- Scale model of Achille, sister ship of French ship Audacieux (1784), on display at the Musée national de la Marine in Paris.

History

France
- Name: Audacieux
- Namesake: "Audacious"
- Ordered: 15 February 1782
- Builder: Arsenal de Lorient
- Laid down: 8 July 1782
- Launched: 28 August 1784
- Commissioned: 1785
- Fate: Broken up in Brest in 1803

General characteristics
- Class & type: Téméraire-class ship of the line
- Displacement: 3,069 tonneaux
- Tons burthen: 1,537 port tonneaux
- Length: 55.87 m (183 ft 4 in)
- Beam: 14.46 m (47 ft 5 in)
- Draught: 7.15 m (23.5 ft)
- Depth of hold: 7.15 m (23 ft 5 in)
- Sail plan: Full-rigged ship
- Crew: 705
- Armament: 74 guns:; Lower gun deck: 28 × 36-pounder long guns; Upper gun deck: 30 × 18-pounder long guns; Forecastle and Quarterdeck: 12 × 8-pounder long guns, 10 × 36-pounder carronades;

= French ship Audacieux (1784) =

Ship of the line of the French Navy

Audacieux was a 74-gun built for the French Navy during the 1780s. Completed in 1785, she played a minor role in the Napoleonic Wars. The ship was condemned in 1802 and was scrapped the following year.

==Description==
The Téméraire-class ships had a length of 55.87 m, a beam of 14.46 m and a depth of hold of 7.15 m. The ships displaced 3,069 tonneaux and had a mean draught of 7.15 m. They had a tonnage of 1,537 port tonneaux. Their crew numbered 705 officers and ratings during wartime. They were fitted with three masts and ship rigged.

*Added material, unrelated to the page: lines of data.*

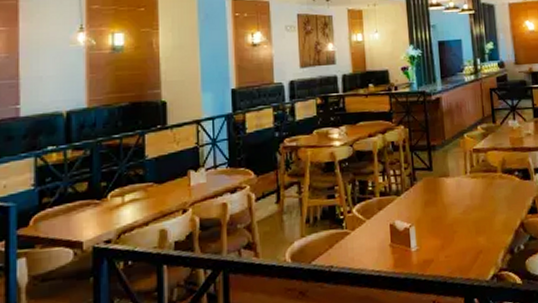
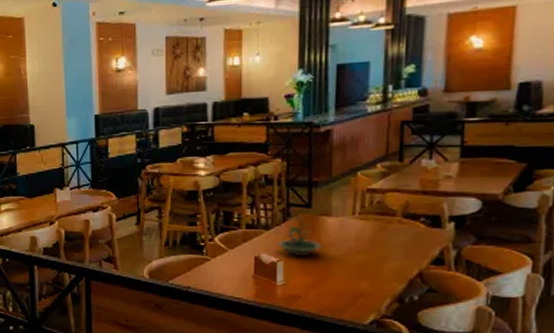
terrarium: none [408,180,445,220] -> present [277,218,322,257]

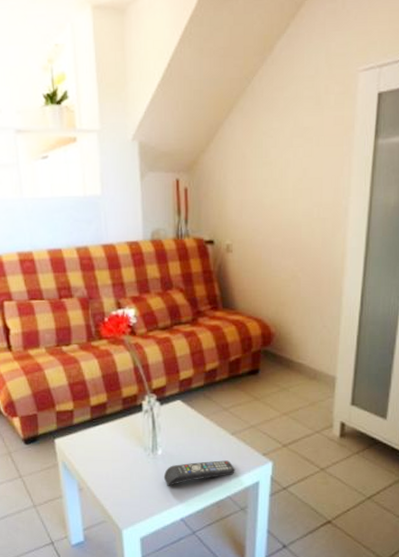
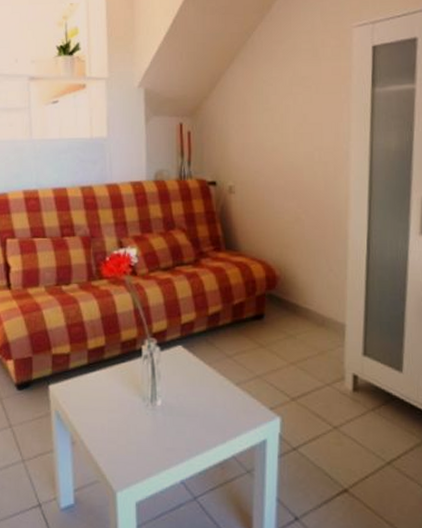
remote control: present [163,460,235,486] -> none [162,414,240,442]

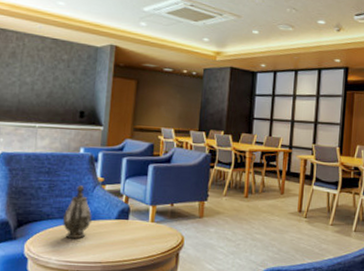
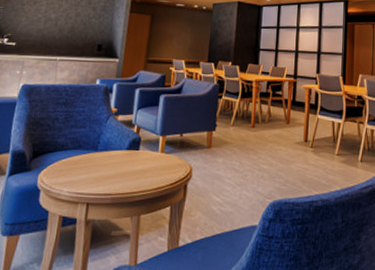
teapot: present [63,185,92,239] -> none [76,116,104,170]

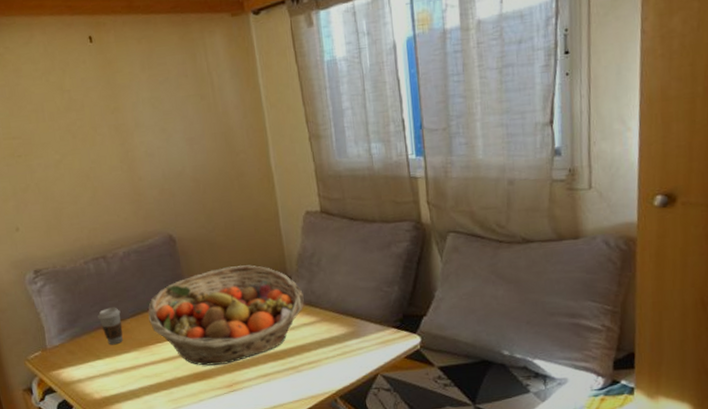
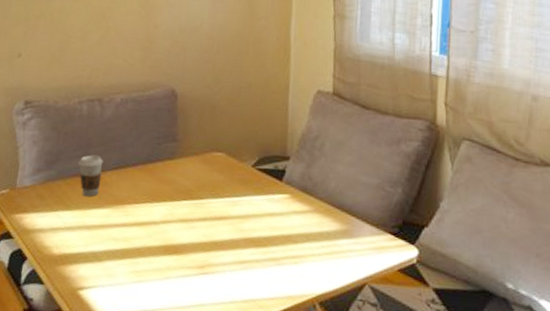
fruit basket: present [148,265,304,366] -> none [130,134,300,242]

The muzzle-loading, smoothbore armament of the Téméraire class consisted of twenty-eight 36-pounder long guns on the lower gun deck and thirty 18-pounder long guns on the upper gun deck. On the quarterdeck and forecastle were a total of a dozen 8-pounder long guns and ten 36-pounder carronades.

== Construction and career ==
Audacieux was ordered in 1782 and named on 13 April. The ship was laid down at the Arsenal de Lorient on 8 July, but was not launched until 28 October 1784 and completed the following year. Between 1791 and 1793, she was decommissioned at Lorient. She was reactivated in 1793, and the next year, Audacieux rescued the Révolutionnaire, which had been dismasted after the Glorious First of June, by towing it to the Île-d'Aix by 8 June 1794. The ship was condemned on 9 November 1802, ordered to be broken up on 29 November, and scrapped on February-March 1803.